OBJECTIVE: Our aims were to overcome the aforesaid limitation by applying single-cell transcriptomics to emigrating cells from skin and elucidate ex vivo gene expression profiles of pathogenic versus regulatory immune cell subsets in the skin of individuals with psoriasis.

METHODS: We harvested emigrating cells from human psoriasis skin after incubation in culture medium without enzyme digestion or cell sorting and analyzed cells with single-cell RNA sequencing and flow cytometry simultaneously.

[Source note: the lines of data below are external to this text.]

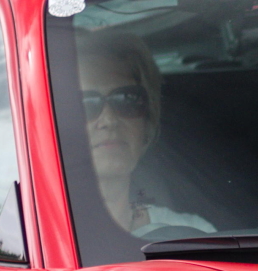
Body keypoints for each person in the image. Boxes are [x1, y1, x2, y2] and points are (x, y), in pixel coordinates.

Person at [77, 32, 214, 237]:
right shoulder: (26, 239)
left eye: (127, 99)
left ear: (146, 121)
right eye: (86, 104)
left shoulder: (194, 235)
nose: (109, 120)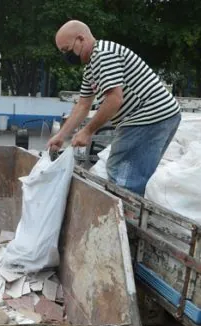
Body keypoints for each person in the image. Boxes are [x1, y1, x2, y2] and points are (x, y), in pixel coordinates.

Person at [48, 20, 181, 196]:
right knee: (127, 171)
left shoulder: (103, 55)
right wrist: (61, 136)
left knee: (124, 175)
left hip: (150, 116)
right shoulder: (91, 67)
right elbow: (83, 104)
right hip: (155, 116)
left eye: (66, 49)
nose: (66, 56)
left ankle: (125, 219)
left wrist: (87, 131)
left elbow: (114, 99)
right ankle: (128, 213)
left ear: (81, 39)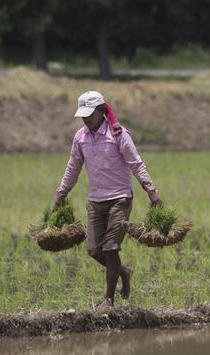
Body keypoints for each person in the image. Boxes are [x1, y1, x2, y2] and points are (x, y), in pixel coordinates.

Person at [53, 90, 164, 314]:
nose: (86, 119)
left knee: (111, 248)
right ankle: (123, 272)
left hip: (120, 198)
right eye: (83, 115)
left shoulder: (118, 134)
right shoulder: (80, 138)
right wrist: (61, 192)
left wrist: (152, 193)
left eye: (90, 114)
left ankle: (109, 301)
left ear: (101, 111)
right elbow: (73, 167)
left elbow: (136, 164)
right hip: (95, 201)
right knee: (94, 250)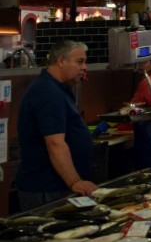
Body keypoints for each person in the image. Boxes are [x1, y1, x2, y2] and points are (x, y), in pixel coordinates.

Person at [15, 40, 97, 209]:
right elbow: (55, 143)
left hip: (56, 187)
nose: (84, 67)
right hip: (46, 191)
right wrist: (75, 182)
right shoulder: (48, 93)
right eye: (79, 62)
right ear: (60, 61)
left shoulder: (57, 89)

RESULTS: Unsupervised clustering of harvested cells from psoriasis skin and control skin identified natural killer cells, T-cell subsets, dendritic cell subsets, melanocytes, and keratinocytes in different layers. Comparison between psoriasis cells and control cells within each cluster revealed that (1) cutaneous type 17 T cells display highly differing transcriptome profiles depending on IL-17A versus IL-17F expression and IFN-γ versus IL-10 expression; (2) semimature dendritic cells are regulatory dendritic cells with high IL-10 expression, but a subset of semimature dendritic cells expresses IL-23A and IL-36G in psoriasis; and (3) CCL27-CCR10 interaction is potentially impaired in psoriasis because of decreased CCL27 expression in basal keratinocytes.

CONCLUSION: We propose that single-cell transcriptomics applied to emigrating cells from human skin provides an innovative study platform to compare gene expression profiles of heterogenous immune cells in various inflammatory skin diseases.